This page is currently a scratch pad for my installation of the BadRAM kernel patch. I'll clean this up later. Or you can
An alternative to using the BadRAM which I find just as easy is memmap (included by default in at least 8.04), I describe how to use it here: http://gquigs.blogspot.com/2009/01/bad-memory-howto.html
More information on the patch can be found here: http://rick.vanrein.org/linux/badram/index.html
Information about compiling a custom kernel on Ubuntu can be found here: [KernelCustomBuild]
An old thread on the forums is here: http://ubuntuforums.org/showthread.php?t=102254
Why do this?
You have a computer with a stick of memory that is predictably bad. This means that memory errors only come from the same couple of addresses. With the BadRAM patch, one can tell the kernel not to allow these addresses to be used. I have a 512MB stick of memory that works great, except it has almost a megabyte that returns errors in Memtest, and if I use this memory in my system I often encounter crashes. With the BadRAM patch, I can avoid this problem.
Building the Patch
If the system you are using already has (a) bad stick(s) of memory, you have two options: a) Put good memory in temporarily until you've built the patch b) If memory errors don't show up in lower memory, you can add the "mem=##MB" kernel option to temporarily disable memory above that point. Ex: According to memtest, my stick of memory has errors between 315MB and 325MB. By adding "mem=314MB" I tell the kernel to pretend I only have 314MB. My system will be stable enough to build the patch, at which point I can pass a parameter to ONLY skip the section between 315MB and 325MB (this providing me 502MB of usable memory).
Start by following the instructions for building a Custom Kernel linked above. Once you've downloaded the source, apply Rick Vanrein's patch. Then you can build the kernel as normal. Be sure to build the BadRam module.
After you've built the new kernel, add it to your /boot/grub/menu.list file as an acceptable kernel. Add the parameter listing addresses in memory to avoid. Memtest can provide you with such a list.
Boot the system from your new kernel. Success.
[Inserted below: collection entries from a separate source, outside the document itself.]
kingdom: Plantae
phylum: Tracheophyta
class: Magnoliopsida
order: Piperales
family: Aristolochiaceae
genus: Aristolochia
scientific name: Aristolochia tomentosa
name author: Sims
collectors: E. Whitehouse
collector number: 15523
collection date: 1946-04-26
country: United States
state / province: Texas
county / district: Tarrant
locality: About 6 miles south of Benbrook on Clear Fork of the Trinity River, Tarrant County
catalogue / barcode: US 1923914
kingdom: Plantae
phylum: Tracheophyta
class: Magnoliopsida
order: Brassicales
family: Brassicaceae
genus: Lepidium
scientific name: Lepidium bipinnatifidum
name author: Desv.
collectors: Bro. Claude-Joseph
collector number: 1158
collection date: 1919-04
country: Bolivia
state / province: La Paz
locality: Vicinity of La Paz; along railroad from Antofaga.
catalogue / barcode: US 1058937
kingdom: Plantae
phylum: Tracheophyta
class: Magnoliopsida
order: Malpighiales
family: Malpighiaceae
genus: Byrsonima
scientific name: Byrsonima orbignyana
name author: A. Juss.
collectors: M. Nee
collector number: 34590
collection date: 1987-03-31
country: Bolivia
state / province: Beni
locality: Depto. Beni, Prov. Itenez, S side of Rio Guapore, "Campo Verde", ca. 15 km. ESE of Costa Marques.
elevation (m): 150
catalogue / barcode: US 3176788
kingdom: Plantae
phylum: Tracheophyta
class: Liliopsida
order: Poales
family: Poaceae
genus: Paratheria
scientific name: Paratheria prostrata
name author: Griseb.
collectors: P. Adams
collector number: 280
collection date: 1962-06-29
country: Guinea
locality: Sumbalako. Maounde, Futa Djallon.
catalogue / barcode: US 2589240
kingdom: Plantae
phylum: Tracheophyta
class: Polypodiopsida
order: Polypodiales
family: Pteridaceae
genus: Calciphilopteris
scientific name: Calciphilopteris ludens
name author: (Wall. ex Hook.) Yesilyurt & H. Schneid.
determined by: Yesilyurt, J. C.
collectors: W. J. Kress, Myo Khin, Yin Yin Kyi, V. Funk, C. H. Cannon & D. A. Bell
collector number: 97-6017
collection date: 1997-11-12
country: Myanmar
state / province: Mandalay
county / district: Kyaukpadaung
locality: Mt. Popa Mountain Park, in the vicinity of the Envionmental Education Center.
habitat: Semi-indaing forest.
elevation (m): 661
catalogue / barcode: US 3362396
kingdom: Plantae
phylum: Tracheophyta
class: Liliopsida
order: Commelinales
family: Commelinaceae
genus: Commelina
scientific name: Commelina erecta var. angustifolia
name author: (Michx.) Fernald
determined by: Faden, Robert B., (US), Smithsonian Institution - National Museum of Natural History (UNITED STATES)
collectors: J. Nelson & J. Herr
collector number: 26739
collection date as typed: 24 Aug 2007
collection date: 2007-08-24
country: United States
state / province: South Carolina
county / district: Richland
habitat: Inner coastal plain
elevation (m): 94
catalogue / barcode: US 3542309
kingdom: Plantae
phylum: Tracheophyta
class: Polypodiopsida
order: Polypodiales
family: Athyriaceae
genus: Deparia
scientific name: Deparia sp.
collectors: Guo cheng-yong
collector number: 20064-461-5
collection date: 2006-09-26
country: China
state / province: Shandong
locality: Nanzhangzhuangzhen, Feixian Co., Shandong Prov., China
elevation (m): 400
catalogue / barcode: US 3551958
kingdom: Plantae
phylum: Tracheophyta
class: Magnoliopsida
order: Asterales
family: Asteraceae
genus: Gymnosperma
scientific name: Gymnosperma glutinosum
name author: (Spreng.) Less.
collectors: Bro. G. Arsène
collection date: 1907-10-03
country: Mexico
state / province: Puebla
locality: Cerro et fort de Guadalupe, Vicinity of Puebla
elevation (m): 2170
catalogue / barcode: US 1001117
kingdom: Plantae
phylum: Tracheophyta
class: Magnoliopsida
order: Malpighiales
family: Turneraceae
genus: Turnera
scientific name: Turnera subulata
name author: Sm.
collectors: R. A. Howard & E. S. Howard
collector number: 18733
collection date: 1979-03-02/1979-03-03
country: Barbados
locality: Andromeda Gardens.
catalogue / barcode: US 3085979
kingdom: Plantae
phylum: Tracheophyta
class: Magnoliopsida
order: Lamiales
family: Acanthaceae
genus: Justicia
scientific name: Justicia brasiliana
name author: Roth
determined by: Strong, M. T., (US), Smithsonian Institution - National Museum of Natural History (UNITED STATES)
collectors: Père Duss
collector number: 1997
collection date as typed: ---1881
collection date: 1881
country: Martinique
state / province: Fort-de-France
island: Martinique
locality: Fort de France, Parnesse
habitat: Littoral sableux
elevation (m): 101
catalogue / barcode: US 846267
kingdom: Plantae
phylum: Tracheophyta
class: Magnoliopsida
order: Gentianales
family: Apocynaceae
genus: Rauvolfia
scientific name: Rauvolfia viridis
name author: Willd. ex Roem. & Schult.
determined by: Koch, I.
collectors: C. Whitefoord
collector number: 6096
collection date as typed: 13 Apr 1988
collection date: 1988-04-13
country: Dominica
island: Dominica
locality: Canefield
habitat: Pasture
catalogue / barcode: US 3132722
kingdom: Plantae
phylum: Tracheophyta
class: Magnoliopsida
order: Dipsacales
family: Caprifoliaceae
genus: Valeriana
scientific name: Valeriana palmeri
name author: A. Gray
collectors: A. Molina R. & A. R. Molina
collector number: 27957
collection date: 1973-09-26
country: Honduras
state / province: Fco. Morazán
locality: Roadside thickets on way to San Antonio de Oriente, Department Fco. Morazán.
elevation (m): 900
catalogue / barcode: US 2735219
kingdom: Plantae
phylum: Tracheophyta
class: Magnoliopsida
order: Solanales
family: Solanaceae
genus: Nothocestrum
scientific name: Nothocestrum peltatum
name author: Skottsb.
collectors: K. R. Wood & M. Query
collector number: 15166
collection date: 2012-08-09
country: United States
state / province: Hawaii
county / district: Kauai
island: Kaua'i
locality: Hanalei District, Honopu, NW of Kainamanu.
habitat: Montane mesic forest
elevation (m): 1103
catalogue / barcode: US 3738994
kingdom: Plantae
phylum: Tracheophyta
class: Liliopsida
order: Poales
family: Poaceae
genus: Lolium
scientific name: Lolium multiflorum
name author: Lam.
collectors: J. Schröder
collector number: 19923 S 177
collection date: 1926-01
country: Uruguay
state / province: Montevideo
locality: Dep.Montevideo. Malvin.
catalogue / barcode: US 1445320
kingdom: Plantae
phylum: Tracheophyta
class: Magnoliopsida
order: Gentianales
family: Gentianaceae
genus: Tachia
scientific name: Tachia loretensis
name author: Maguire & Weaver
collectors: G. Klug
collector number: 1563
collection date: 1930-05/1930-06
I relied heavily on az's comments here: http://ubuntuforums.org/showpost.php?p=565328&postcount=7
I followed 'What you'll need' from the [KernelCustomBuild] page. Since I'm not a kernel developer, I next did
- cd /usr/src sudo apt-get source linux-source
Next I unpacked (note that your filename may be different)
- sudo tar xvjf linux-source-2.6.20.tar.bz2
Download the patch (Check Rick's website for the URL)
- sudo wget (URL-TO-THE-2.6.20-PATCH)
Enter the folder
- cd linux-source-2.6.20
Copy the existing kernel config from the boot partition
- sudo cp /boot/config-2.6.20-16-generic .config
Apply the kernel patch:
sudo patch -p1 < ../BadRAM-184.108.40.206.patch
Build the kernel package (Press Y to add support for BADRAM)
- sudo make-kpkg --initrd --append-to-version=-badram --stem=linux kernel_image kernel_headers
Install the new kernel package and kernel headers package
- sudo dpkg -i linux-image-(whatever)-badram.deb sudo dpkg -i linux-headers-(whatever)-badram.deb
On reboot, everything seemed to work fine except XOrg. I couldn't get X to start even with the nv driver. I've yet to figure out how to build the restricted-drivers package against the custom kernel headers installed in the step above.
Still to add: running memtest and determining the bad memory addresses; editing /etc/grub/menu.lst to block those bad memory addresses; building restricted-drivers package to facilitate the use of vmware-player, nvidia drivers, etc from aptitude.
BADRAM setting in Grub2
The GRUB2 config file in Natty has a line for configuring kernel bad ram exclusions. So, I will assume that is the preferred way of mapping out a section of memory that is showing errors. The line I set was
The suggested way on every web site I could find was to set this was to run memtest86 and let it show you the BadRAM settings. memtest86 gave me a page of stuff I would have had to enter. I could see that all the addresses were in one 16K block, so I just wanted to map that 16K block out of action. Here is how I generated the correct entry.
The first parameter is easy. That is the base address of the bad memory. In my case, I could see that all the bad addresses were greater than 0x7DDF0000 and less than 0x7DDF4000. So, I took the beginning of the 16K block as my starting address.
The second parameter is a mask. You put 1s where the address range you want shares the same values and 0s where it will vary. This means you need to pick your address range such that only the low order bits vary. Looking at my address, the first part of the mask is easy. You want to start with 0xffff. For the next nibble, I will explain with bit maps. I want to range from 0000 to 0011. So, the mask for badram would be 1100 or a hex c. The last 3 nibbles need to be all 0s in the mask, since we want the entire range mapped out. So, we get a total result of 0xffffc000.
After setting this line in /etc/default/grub, I ran sudo update-grub and rebooted and my bad memory was no longer being used. No kernel patches are needed to map out bad memory using this method.